TASK STATEMENT ▸
Rewrite the material below, substituting "Page Builder" for every occurrence of "Live Composer" and changing nothing else.

Data items
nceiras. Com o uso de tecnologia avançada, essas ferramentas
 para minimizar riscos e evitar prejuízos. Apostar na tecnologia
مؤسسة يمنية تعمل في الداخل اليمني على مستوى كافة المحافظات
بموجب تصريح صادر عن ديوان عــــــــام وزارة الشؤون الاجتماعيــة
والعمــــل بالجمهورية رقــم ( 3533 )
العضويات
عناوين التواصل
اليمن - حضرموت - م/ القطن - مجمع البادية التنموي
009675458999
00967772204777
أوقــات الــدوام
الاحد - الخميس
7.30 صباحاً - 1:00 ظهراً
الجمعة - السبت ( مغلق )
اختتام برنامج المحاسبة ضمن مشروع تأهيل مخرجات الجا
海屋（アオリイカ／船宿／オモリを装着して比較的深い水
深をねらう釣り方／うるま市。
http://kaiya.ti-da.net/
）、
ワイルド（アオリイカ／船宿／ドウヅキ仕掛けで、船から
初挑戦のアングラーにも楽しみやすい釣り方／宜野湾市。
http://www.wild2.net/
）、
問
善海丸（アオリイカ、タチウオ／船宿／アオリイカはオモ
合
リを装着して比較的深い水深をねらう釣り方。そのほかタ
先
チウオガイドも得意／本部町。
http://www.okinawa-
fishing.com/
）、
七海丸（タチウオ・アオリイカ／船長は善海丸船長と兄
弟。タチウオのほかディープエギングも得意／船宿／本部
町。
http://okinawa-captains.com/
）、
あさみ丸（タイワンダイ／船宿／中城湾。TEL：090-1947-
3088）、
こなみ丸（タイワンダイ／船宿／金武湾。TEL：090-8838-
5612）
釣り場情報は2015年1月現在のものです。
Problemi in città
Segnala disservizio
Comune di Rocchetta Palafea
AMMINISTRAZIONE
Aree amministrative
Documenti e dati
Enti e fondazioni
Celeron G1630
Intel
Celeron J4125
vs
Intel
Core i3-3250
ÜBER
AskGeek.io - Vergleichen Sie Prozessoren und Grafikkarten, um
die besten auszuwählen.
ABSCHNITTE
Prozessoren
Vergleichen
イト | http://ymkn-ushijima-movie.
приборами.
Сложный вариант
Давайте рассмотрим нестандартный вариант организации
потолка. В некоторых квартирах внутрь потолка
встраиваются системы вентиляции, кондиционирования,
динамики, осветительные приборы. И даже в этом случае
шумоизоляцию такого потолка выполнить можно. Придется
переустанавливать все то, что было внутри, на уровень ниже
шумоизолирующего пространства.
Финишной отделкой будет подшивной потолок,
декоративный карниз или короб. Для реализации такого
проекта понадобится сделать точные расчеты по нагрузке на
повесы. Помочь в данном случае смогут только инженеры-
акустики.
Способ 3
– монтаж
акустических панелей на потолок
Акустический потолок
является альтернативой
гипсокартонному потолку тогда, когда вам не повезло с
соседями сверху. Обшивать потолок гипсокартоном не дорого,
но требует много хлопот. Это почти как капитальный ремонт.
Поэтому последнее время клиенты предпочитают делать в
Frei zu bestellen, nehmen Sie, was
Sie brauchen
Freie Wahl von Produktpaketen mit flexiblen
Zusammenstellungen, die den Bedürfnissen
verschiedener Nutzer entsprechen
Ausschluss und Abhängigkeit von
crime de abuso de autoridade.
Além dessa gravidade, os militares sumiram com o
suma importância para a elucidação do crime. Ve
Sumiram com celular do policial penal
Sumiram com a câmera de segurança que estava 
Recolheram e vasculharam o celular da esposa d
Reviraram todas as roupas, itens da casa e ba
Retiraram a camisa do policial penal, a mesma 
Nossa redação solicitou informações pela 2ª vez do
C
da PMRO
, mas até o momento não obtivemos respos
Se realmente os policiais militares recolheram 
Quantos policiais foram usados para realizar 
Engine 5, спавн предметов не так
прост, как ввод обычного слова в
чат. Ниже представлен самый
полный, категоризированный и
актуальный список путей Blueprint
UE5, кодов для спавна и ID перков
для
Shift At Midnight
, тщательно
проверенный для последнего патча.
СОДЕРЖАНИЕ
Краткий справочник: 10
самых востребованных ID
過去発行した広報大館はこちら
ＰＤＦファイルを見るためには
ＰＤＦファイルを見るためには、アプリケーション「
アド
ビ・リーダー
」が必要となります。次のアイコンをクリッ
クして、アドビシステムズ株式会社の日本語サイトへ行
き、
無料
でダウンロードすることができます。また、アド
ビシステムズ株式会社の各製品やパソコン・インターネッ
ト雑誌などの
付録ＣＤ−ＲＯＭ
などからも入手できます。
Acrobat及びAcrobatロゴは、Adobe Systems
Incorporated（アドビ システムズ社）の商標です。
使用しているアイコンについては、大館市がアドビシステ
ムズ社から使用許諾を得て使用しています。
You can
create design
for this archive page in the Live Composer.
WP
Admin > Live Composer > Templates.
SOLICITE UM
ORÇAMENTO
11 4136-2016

TASK RESULT ▸
nceiras. Com o uso de tecnologia avançada, essas ferramentas
 para minimizar riscos e evitar prejuízos. Apostar na tecnologia
مؤسسة يمنية تعمل في الداخل اليمني على مستوى كافة المحافظات
بموجب تصريح صادر عن ديوان عــــــــام وزارة الشؤون الاجتماعيــة
والعمــــل بالجمهورية رقــم ( 3533 )
العضويات
عناوين التواصل
اليمن - حضرموت - م/ القطن - مجمع البادية التنموي
009675458999
00967772204777
أوقــات الــدوام
الاحد - الخميس
7.30 صباحاً - 1:00 ظهراً
الجمعة - السبت ( مغلق )
اختتام برنامج المحاسبة ضمن مشروع تأهيل مخرجات الجا
海屋（アオリイカ／船宿／オモリを装着して比較的深い水
深をねらう釣り方／うるま市。
http://kaiya.ti-da.net/
）、
ワイルド（アオリイカ／船宿／ドウヅキ仕掛けで、船から
初挑戦のアングラーにも楽しみやすい釣り方／宜野湾市。
http://www.wild2.net/
）、
問
善海丸（アオリイカ、タチウオ／船宿／アオリイカはオモ
合
リを装着して比較的深い水深をねらう釣り方。そのほかタ
先
チウオガイドも得意／本部町。
http://www.okinawa-
fishing.com/
）、
七海丸（タチウオ・アオリイカ／船長は善海丸船長と兄
弟。タチウオのほかディープエギングも得意／船宿／本部
町。
http://okinawa-captains.com/
）、
あさみ丸（タイワンダイ／船宿／中城湾。TEL：090-1947-
3088）、
こなみ丸（タイワンダイ／船宿／金武湾。TEL：090-8838-
5612）
釣り場情報は2015年1月現在のものです。
Problemi in città
Segnala disservizio
Comune di Rocchetta Palafea
AMMINISTRAZIONE
Aree amministrative
Documenti e dati
Enti e fondazioni
Celeron G1630
Intel
Celeron J4125
vs
Intel
Core i3-3250
ÜBER
AskGeek.io - Vergleichen Sie Prozessoren und Grafikkarten, um
die besten auszuwählen.
ABSCHNITTE
Prozessoren
Vergleichen
イト | http://ymkn-ushijima-movie.
приборами.
Сложный вариант
Давайте рассмотрим нестандартный вариант организации
потолка. В некоторых квартирах внутрь потолка
встраиваются системы вентиляции, кондиционирования,
динамики, осветительные приборы. И даже в этом случае
шумоизоляцию такого потолка выполнить можно. Придется
переустанавливать все то, что было внутри, на уровень ниже
шумоизолирующего пространства.
Финишной отделкой будет подшивной потолок,
декоративный карниз или короб. Для реализации такого
проекта понадобится сделать точные расчеты по нагрузке на
повесы. Помочь в данном случае смогут только инженеры-
акустики.
Способ 3
– монтаж
акустических панелей на потолок
Акустический потолок
является альтернативой
гипсокартонному потолку тогда, когда вам не повезло с
соседями сверху. Обшивать потолок гипсокартоном не дорого,
но требует много хлопот. Это почти как капитальный ремонт.
Поэтому последнее время клиенты предпочитают делать в
Frei zu bestellen, nehmen Sie, was
Sie brauchen
Freie Wahl von Produktpaketen mit flexiblen
Zusammenstellungen, die den Bedürfnissen
verschiedener Nutzer entsprechen
Ausschluss und Abhängigkeit von
crime de abuso de autoridade.
Além dessa gravidade, os militares sumiram com o
suma importância para a elucidação do crime. Ve
Sumiram com celular do policial penal
Sumiram com a câmera de segurança que estava 
Recolheram e vasculharam o celular da esposa d
Reviraram todas as roupas, itens da casa e ba
Retiraram a camisa do policial penal, a mesma 
Nossa redação solicitou informações pela 2ª vez do
C
da PMRO
, mas até o momento não obtivemos respos
Se realmente os policiais militares recolheram 
Quantos policiais foram usados para realizar 
Engine 5, спавн предметов не так
прост, как ввод обычного слова в
чат. Ниже представлен самый
полный, категоризированный и
актуальный список путей Blueprint
UE5, кодов для спавна и ID перков
для
Shift At Midnight
, тщательно
проверенный для последнего патча.
СОДЕРЖАНИЕ
Краткий справочник: 10
самых востребованных ID
過去発行した広報大館はこちら
ＰＤＦファイルを見るためには
ＰＤＦファイルを見るためには、アプリケーション「
アド
ビ・リーダー
」が必要となります。次のアイコンをクリッ
クして、アドビシステムズ株式会社の日本語サイトへ行
き、
無料
でダウンロードすることができます。また、アド
ビシステムズ株式会社の各製品やパソコン・インターネッ
ト雑誌などの
付録ＣＤ−ＲＯＭ
などからも入手できます。
Acrobat及びAcrobatロゴは、Adobe Systems
Incorporated（アドビ システムズ社）の商標です。
使用しているアイコンについては、大館市がアドビシステ
ムズ社から使用許諾を得て使用しています。
You can
create design
for this archive page in the Page Builder.
WP
Admin > Page Builder > Templates.
SOLICITE UM
ORÇAMENTO
11 4136-2016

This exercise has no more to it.